Stakeholder Café: Providing Opportunities for Meaningful Stakeholder Engagement to Support Capstone Design

Project Team

Kate Mercer, Library & Systems Design Engineering

Jennifer Howcroft, Systems Design Engineering

Project Summary

The incorporation of stakeholder insights and perspectives are important in engineering design. However, providing meaningful student-stakeholder interaction opportunities within engineering design courses is challenging and a clear-research backed model for doing so is lacking in the literature. Additionally, while a few case studies have reported on these activities, none provide the stakeholder perceptions of these experiences. This research is aimed at (1) implementing a student-stakeholder interaction opportunity for students undertaking their capstone design projects, and (2) assessing its merits from the student and stakeholder perspective. The merits were evaluated based on both student and stakeholder perceptions and student integration of stakeholder insights into their capstone design projects. In addition to advancing pedagogical research in this area, student teams participating in this opportunity benefit by building skills in design-focused stakeholder engagement that could improve their capstone project experiences and project outcomes due to incorporation of authentic, lived experience insights. 

Questions Investigated

The intended project outcomes with associated research questions are:

  1. Understand student perceptions of stakeholder interactions.
    • What value do students associate with direct stakeholder interactions?
    • What are engineering students’ perceptions of these interactions?
  2. Identify how students integrate stakeholder insights into their capstone design project.
    • How did students integrate stakeholder information into capstone projects?
    • How did students continue to interact with stakeholders after the Stakeholder Café was complete?
  3. Identify differences in student perceptions and integration of stakeholder insights at an individual, design group, and departmental level. Differentiators like diversity of teams, gender, problem space, and program will be explored.  
    • Example: Do students from certain programs place more value on stakeholder interactions than others? Are diverse teams more likely to integrate stakeholder insights?
  4. Understand stakeholder perceptions of engaging with students.
    • How do stakeholders describe their interactions with students?
    • Do the stakeholders have recommendations about the experience? What did they like and what would they change?
    • What did the stakeholder’s takeaway from the experience?  

Findings/Insights

A student-stakeholder interactional model was designed and implemented to support upper-year engineering students during the needs assessment phase of the design process. Key elements of this model include stakeholder recruitment, student design team applications, student-stakeholder matching, preparatory student workshop, and student-stakeholder conversations.

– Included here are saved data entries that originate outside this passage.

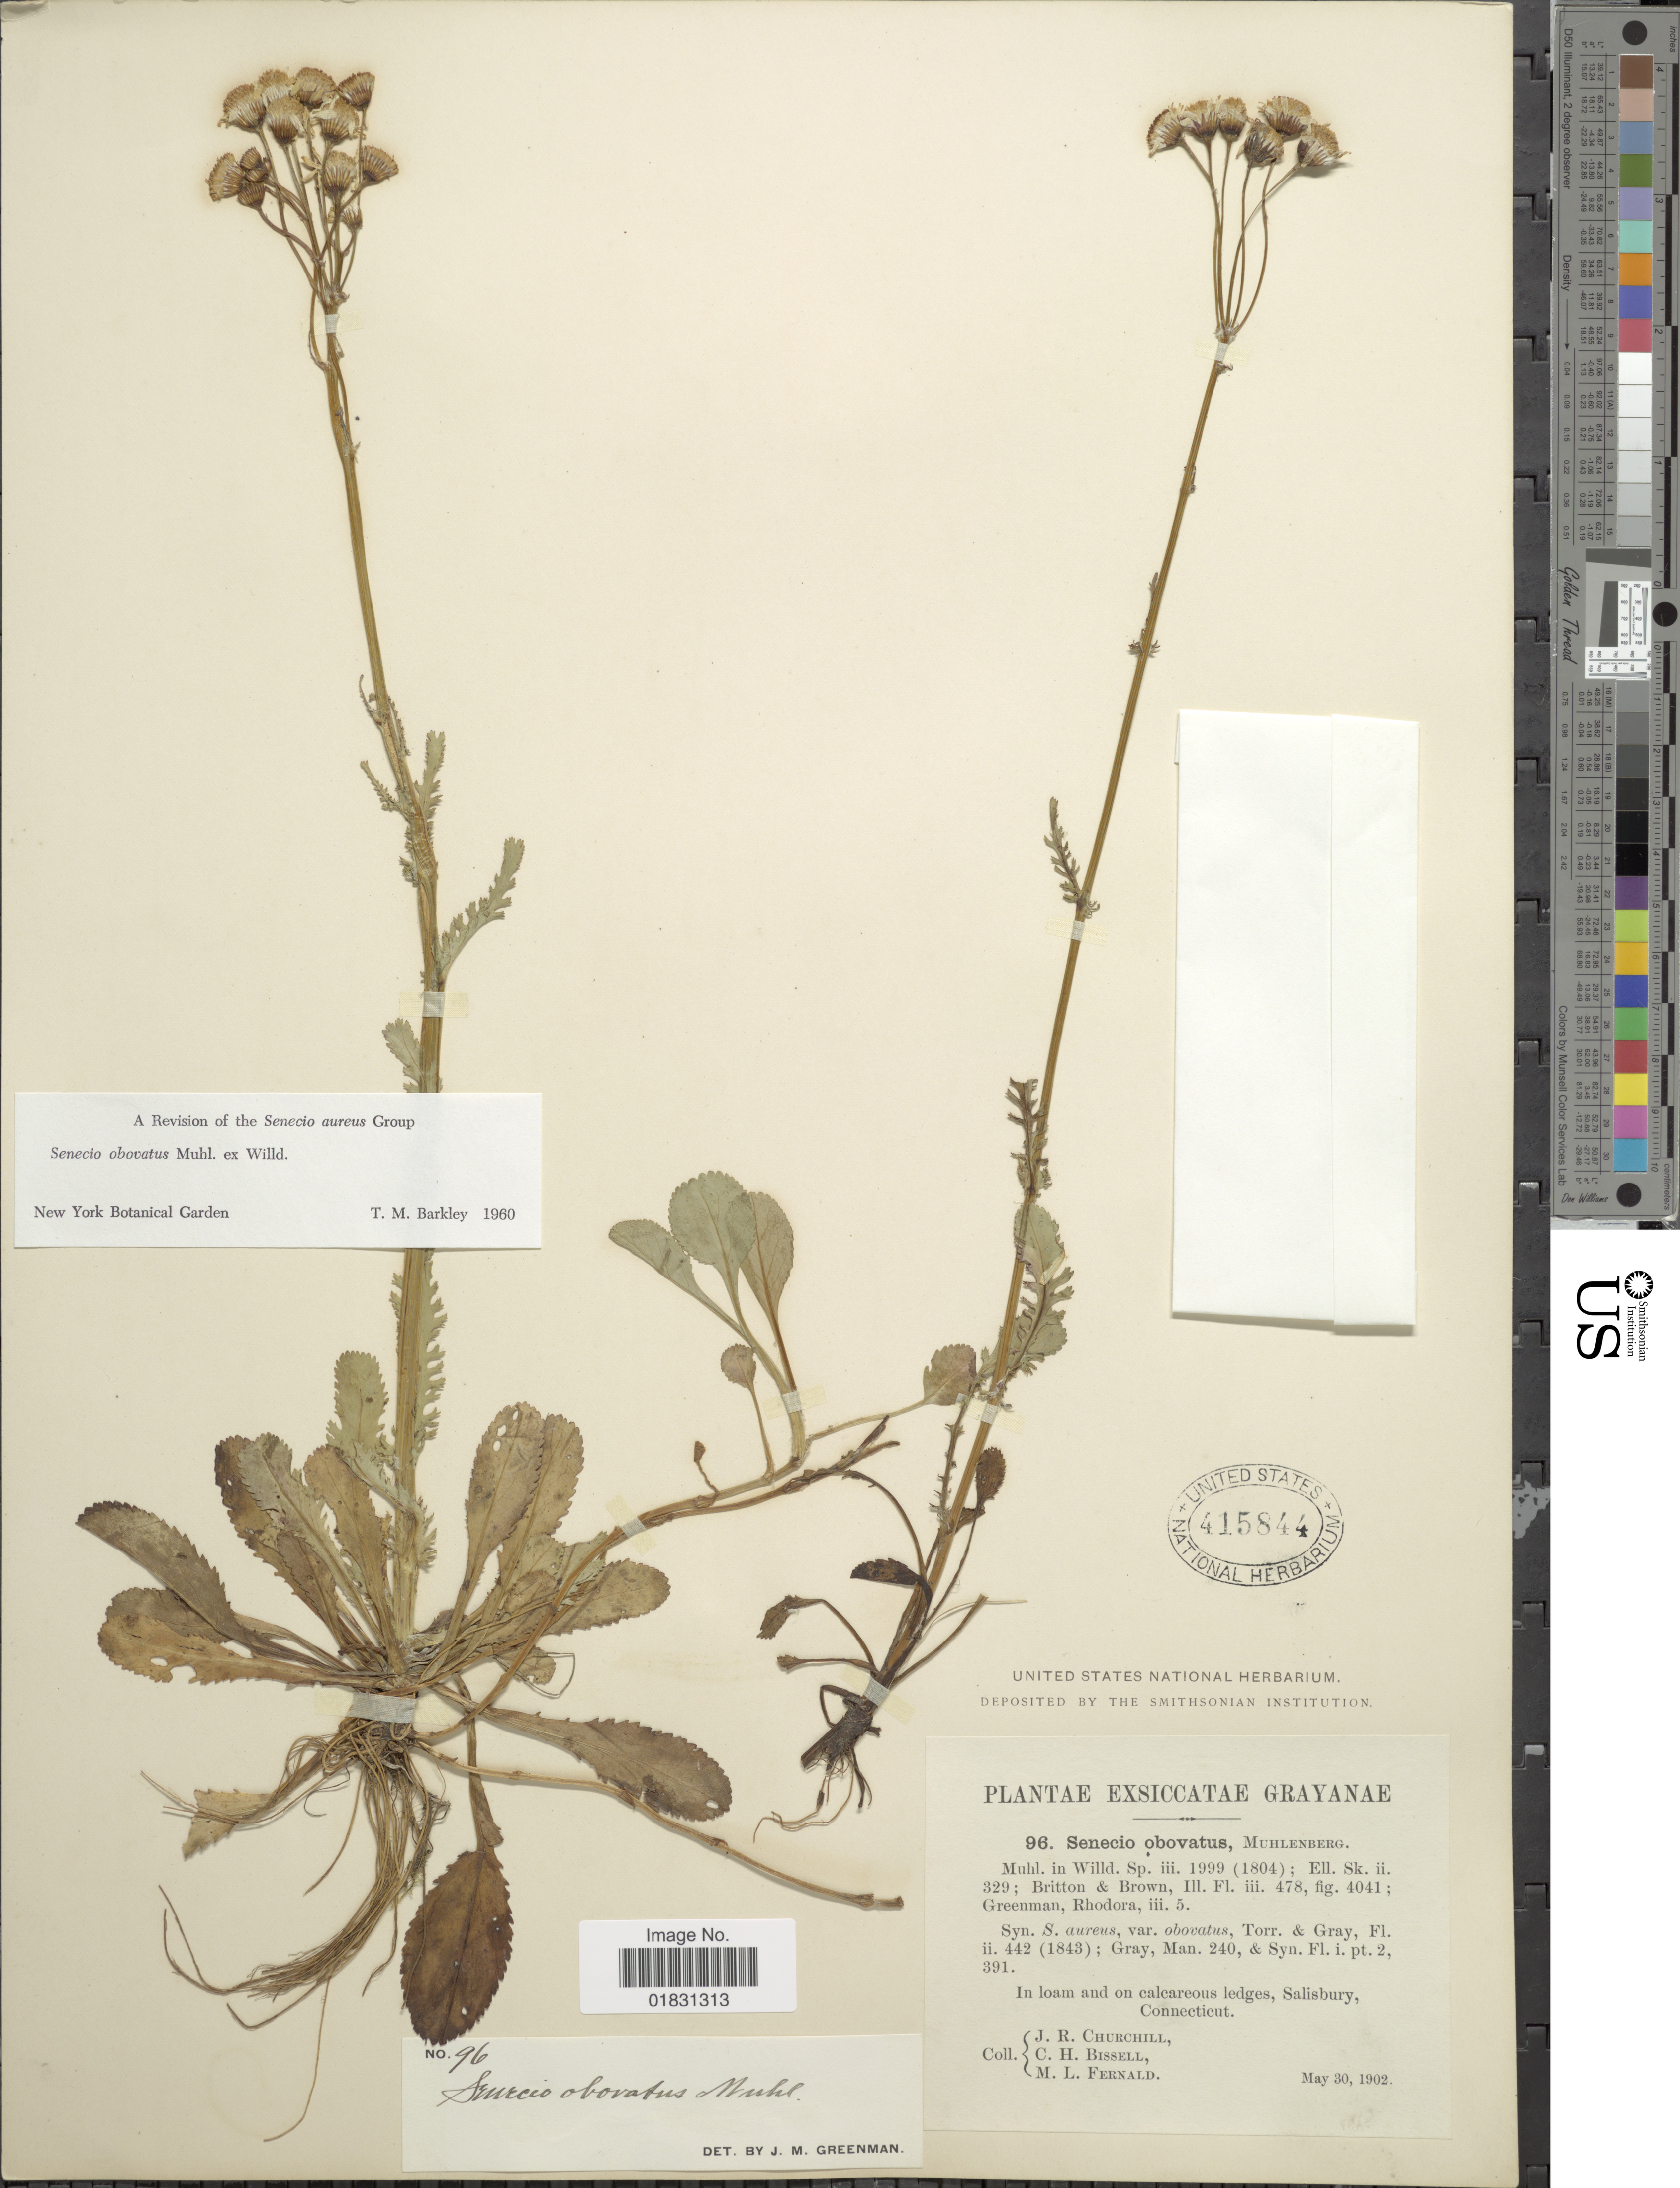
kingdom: Plantae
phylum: Tracheophyta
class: Magnoliopsida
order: Asterales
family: Asteraceae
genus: Packera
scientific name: Packera obovata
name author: (Muhl. ex Willd.) W.A. Weber & Á. Löve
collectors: J. Churchill, C. Bissell & M. L. Fernald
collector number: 96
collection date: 1902-05-30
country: United States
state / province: Connecticut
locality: In loam and on calcareous, Salisbury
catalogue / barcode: US 415844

Using this model, 23 capstone teams across four engineering programs at the University of Waterloo connected with 18 diverse biomedical stakeholders. In total, 44 conversations occurred during the Biomedical Stakeholder Café with each capstone team having one to three stakeholder conversations. The stakeholders represented a broad cross section of the health care community including medical doctors, nurses, occupational therapists, physical therapists, pharmacists, disability advocates, paramedics, and people with lived experiences. 

Based on initial feedback from event organizers, stakeholders, and students, the event was successful at facilitating professional, meaningful student-stakeholder interactions. Stakeholders described their conversations with students as professional and respectful with students coming prepared with questions and showing a willingness to learn and pivot their design approach. Students have expressed gratitude for the opportunity to participate in the event and an interest in seeing this event occur again in the future. The preparatory workshop prepared students to make the most of the stakeholder interaction opportunity by coaching them on professionalism, setting goals, and preparing questions. This model appears to not only support student connections with local stakeholders but also lifelong learning.